**Отрывок**:
Слушая наших политиков, рассуждающих о том, куда должна идти Россия, невольно проникаешься ощущением исторического перепутья. Между тем страна как-то живет, за почти тридцать лет после распада СССР в ней произошли и продолжают происходить серьезные перемены. Так, может, пора завершить вековечную эту дискуссию о выборе пути? Или как минимум прекратить разговоры о каком-то особом пути для России?
Пушкин не вписывался в уваровскую триаду
— Владимир Путин обнаружил в современном российском обществе «дефицит духовных скреп». В советские времена такие скрепы были, на ваш взгляд?
— С формальной точки зрения были. И назывались они – марксистско-ленинская идеология. Но ни офицер госбезопасности Путин, ни научный сотрудник Пивоваров, ни журналист Выжутович – все трое люди одного поколения – всерьез в это не верили. Поэтому говорить, будто раньше было нечто, скреплявшее нацию, я бы не стал.
– А общий враг?
— К восьмидесятым годам никто из образованных, думающих людей не верил, что страна – в кольце врагов. Другое дело, что большинство играло в эти игры. Но вообще-то мне кажется, что забота о духовном здоровье нации не относится к компетенции государства. Для этого есть общественные организации, Церковь в конце концов. Ну какие духовные скрепы? Мы – страна по большей части христианского, по меньшей – мусульманского мира, остальные конфессии представлены несколько слабее. Но в принципе-то почему государство должно этим заниматься? Конечно, президент может выражать беспокойство по поводу морального состояния общества. Но что из этого следует? Министерство культуры получит задание какую-то духовную скрепу создать? Или Церкви это будет поручено? Понимаете, мне не совсем ясно, к чему этот разговор.

**Что нужно сделать**:
**A.** Кого отрывок называет людьми одного поколения и кем назван каждый из них?
**B.** Продублируйте часть записей, которая открывается их первой строкой и заканчивается строкой, содержащей «Información general: Collarines de ajuste», включая обе границы.
Записи никак не связаны с отрывком.

**Исходные данные**:

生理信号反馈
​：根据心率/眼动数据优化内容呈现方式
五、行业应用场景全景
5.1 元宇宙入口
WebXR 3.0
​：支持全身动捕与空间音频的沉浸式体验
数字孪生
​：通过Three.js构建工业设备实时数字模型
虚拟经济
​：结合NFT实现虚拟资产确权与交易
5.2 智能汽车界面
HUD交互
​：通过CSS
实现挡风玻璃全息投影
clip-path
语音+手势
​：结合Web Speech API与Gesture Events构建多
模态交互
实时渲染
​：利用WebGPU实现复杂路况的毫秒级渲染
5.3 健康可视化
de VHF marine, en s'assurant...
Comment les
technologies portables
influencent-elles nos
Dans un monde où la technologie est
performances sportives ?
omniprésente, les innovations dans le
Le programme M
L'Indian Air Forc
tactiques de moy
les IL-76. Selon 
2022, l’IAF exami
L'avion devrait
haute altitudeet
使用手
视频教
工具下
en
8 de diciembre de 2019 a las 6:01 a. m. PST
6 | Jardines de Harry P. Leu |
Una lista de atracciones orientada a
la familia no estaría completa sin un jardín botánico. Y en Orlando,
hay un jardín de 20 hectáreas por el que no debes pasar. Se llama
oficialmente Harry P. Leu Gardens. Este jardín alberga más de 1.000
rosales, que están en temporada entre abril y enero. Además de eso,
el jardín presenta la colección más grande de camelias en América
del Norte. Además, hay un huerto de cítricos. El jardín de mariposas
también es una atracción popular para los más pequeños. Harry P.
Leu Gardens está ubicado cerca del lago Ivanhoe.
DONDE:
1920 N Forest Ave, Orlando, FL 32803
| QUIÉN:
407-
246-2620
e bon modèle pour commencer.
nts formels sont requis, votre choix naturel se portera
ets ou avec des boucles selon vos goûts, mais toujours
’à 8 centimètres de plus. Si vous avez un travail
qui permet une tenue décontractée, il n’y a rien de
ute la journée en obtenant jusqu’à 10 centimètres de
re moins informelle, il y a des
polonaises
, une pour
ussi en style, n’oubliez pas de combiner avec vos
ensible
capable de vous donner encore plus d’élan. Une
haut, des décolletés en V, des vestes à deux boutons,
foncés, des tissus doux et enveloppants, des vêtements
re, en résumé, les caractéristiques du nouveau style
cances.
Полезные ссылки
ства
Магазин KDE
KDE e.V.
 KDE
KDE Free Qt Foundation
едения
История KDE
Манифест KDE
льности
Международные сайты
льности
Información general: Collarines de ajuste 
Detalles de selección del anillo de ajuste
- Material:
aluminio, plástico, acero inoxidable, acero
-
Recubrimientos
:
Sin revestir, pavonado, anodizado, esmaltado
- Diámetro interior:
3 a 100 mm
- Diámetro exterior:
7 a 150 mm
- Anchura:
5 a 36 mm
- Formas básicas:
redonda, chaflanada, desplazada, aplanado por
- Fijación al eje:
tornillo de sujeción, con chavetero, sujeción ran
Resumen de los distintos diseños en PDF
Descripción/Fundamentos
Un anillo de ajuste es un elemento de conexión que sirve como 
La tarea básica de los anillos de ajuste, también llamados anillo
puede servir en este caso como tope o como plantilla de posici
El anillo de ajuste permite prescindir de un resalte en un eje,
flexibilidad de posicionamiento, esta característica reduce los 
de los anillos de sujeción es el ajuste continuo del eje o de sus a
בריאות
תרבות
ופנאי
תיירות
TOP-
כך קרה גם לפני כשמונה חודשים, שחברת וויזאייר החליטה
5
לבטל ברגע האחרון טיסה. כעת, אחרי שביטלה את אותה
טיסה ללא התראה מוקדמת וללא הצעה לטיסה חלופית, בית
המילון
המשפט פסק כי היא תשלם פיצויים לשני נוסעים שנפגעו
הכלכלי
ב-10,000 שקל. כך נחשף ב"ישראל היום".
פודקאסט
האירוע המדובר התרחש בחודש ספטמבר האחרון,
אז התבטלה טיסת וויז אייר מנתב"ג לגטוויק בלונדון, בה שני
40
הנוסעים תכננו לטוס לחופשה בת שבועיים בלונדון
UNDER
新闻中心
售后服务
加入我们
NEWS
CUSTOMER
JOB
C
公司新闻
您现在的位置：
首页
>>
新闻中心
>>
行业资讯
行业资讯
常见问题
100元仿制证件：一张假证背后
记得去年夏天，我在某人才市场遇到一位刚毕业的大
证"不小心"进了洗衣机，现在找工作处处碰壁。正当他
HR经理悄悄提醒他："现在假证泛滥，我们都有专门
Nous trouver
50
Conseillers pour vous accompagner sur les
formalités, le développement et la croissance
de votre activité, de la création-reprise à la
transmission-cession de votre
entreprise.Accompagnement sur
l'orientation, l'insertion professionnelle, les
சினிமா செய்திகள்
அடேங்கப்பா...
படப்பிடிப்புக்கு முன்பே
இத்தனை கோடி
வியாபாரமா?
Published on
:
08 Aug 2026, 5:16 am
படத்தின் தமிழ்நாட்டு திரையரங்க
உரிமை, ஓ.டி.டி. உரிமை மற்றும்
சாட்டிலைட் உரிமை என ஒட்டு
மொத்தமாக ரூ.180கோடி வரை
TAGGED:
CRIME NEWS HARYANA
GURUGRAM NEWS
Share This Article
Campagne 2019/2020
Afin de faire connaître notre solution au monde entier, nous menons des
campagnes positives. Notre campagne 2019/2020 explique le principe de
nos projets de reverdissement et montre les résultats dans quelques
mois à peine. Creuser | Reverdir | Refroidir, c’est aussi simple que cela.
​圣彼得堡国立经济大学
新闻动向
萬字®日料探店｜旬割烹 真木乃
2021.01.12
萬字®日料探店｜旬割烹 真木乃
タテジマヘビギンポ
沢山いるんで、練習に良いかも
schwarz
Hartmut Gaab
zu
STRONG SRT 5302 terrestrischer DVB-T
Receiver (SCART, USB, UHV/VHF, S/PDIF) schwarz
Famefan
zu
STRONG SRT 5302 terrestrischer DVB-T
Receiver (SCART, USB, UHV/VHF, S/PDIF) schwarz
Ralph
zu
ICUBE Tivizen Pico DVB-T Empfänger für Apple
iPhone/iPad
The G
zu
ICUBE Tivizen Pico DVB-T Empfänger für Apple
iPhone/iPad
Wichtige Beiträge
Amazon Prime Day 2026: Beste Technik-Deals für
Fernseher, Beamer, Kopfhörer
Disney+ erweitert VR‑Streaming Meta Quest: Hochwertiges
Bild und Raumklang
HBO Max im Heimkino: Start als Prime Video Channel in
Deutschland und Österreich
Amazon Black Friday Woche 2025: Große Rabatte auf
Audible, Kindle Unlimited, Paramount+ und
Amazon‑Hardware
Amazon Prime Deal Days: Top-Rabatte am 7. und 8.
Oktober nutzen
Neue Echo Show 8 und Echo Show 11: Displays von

**Список ответов**:
**A.** Путин — офицер госбезопасности; Пивоваров — научный сотрудник; Выжутович — журналист.

**B.**
生理信号反馈
​：根据心率/眼动数据优化内容呈现方式
五、行业应用场景全景
5.1 元宇宙入口
WebXR 3.0
​：支持全身动捕与空间音频的沉浸式体验
数字孪生
​：通过Three.js构建工业设备实时数字模型
虚拟经济
​：结合NFT实现虚拟资产确权与交易
5.2 智能汽车界面
HUD交互
​：通过CSS
实现挡风玻璃全息投影
clip-path
语音+手势
​：结合Web Speech API与Gesture Events构建多
模态交互
实时渲染
​：利用WebGPU实现复杂路况的毫秒级渲染
5.3 健康可视化
de VHF marine, en s'assurant...
Comment les
technologies portables
influencent-elles nos
Dans un monde où la technologie est
performances sportives ?
omniprésente, les innovations dans le
Le programme M
L'Indian Air Forc
tactiques de moy
les IL-76. Selon 
2022, l’IAF exami
L'avion devrait
haute altitudeet
使用手
视频教
工具下
en
8 de diciembre de 2019 a las 6:01 a. m. PST
6 | Jardines de Harry P. Leu |
Una lista de atracciones orientada a
la familia no estaría completa sin un jardín botánico. Y en Orlando,
hay un jardín de 20 hectáreas por el que no debes pasar. Se llama
oficialmente Harry P. Leu Gardens. Este jardín alberga más de 1.000
rosales, que están en temporada entre abril y enero. Además de eso,
el jardín presenta la colección más grande de camelias en América
del Norte. Además, hay un huerto de cítricos. El jardín de mariposas
también es una atracción popular para los más pequeños. Harry P.
Leu Gardens está ubicado cerca del lago Ivanhoe.
DONDE:
1920 N Forest Ave, Orlando, FL 32803
| QUIÉN:
407-
246-2620
e bon modèle pour commencer.
nts formels sont requis, votre choix naturel se portera
ets ou avec des boucles selon vos goûts, mais toujours
’à 8 centimètres de plus. Si vous avez un travail
qui permet une tenue décontractée, il n’y a rien de
ute la journée en obtenant jusqu’à 10 centimètres de
re moins informelle, il y a des
polonaises
, une pour
ussi en style, n’oubliez pas de combiner avec vos
ensible
capable de vous donner encore plus d’élan. Une
haut, des décolletés en V, des vestes à deux boutons,
foncés, des tissus doux et enveloppants, des vêtements
re, en résumé, les caractéristiques du nouveau style
cances.
Полезные ссылки
ства
Магазин KDE
KDE e.V.
 KDE
KDE Free Qt Foundation
едения
История KDE
Манифест KDE
льности
Международные сайты
льности
Información general: Collarines de ajuste 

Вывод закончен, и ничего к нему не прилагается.